__Dataset records__

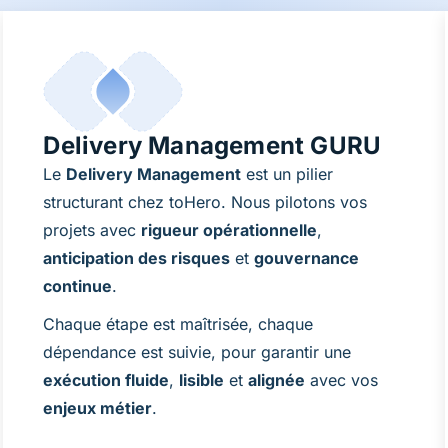
Delivery Management GURU
Le
Delivery Management
est un pilier
structurant chez toHero. Nous pilotons vos
projets avec
rigueur opérationnelle
,
anticipation des risques
et
gouvernance
continue
.
Chaque étape est maîtrisée, chaque
dépendance est suivie, pour garantir une
exécution fluide
,
lisible
et
alignée
avec vos
enjeux métier
.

__Task to carry out__
Can you reproduce every line of text in the records above without changing anything, and leave the pictures out?

__Expected answer__
Delivery Management GURU
Le
Delivery Management
est un pilier
structurant chez toHero. Nous pilotons vos
projets avec
rigueur opérationnelle
,
anticipation des risques
et
gouvernance
continue
.
Chaque étape est maîtrisée, chaque
dépendance est suivie, pour garantir une
exécution fluide
,
lisible
et
alignée
avec vos
enjeux métier
.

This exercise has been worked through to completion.